Task prompt: Return the lines of the data below starting at the one holding "11 of 21 Figure" and ending at the one holding "Figure 7. XRD", word for word, leaving every picture out.
[[ Record excerpts open ]]
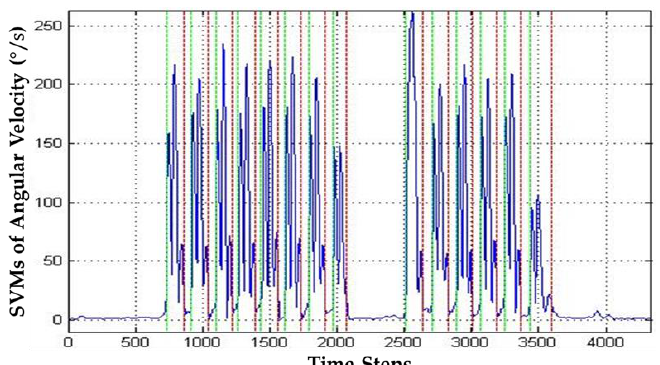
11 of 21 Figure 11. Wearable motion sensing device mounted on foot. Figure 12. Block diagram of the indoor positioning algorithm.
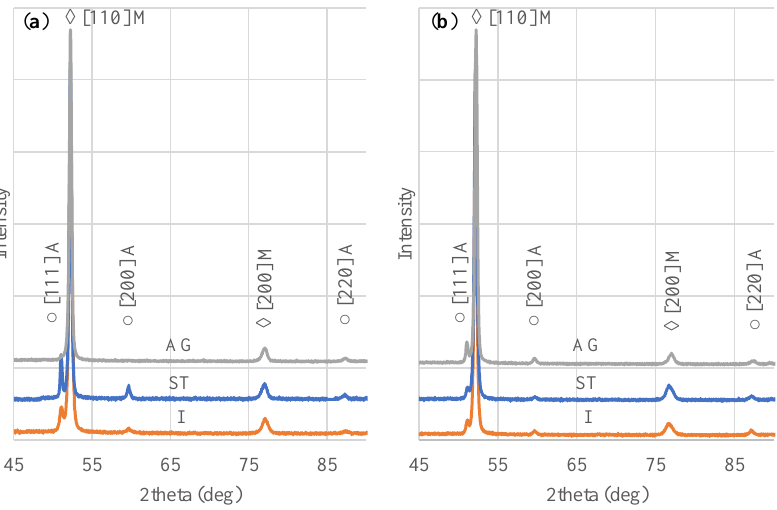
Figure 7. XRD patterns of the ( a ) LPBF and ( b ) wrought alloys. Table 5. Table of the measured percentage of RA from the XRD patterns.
[[ Record excerpts closed ]]
[[ Record excerpts open ]]
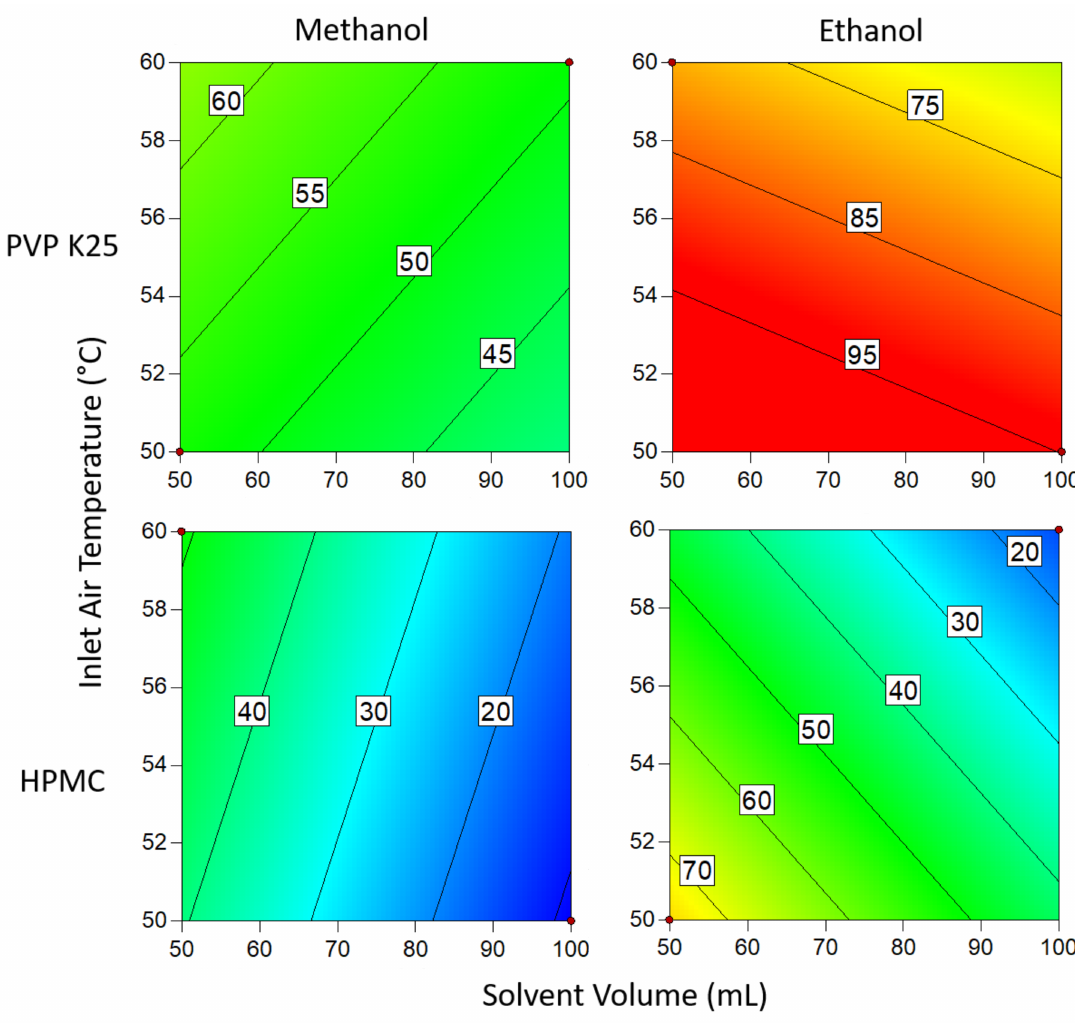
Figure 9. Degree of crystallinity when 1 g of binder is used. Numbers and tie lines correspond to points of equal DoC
[[ Record excerpts closed ]]
Answer for this exercise:
11 of 21 Figure 11. Wearable motion sensing device mounted on foot. Figure 12. Block diagram of the indoor positioning algorithm.
Figure 7. XRD patterns of the ( a ) LPBF and ( b ) wrought alloys. Table 5. Table of the measured percentage of RA from the XRD patterns.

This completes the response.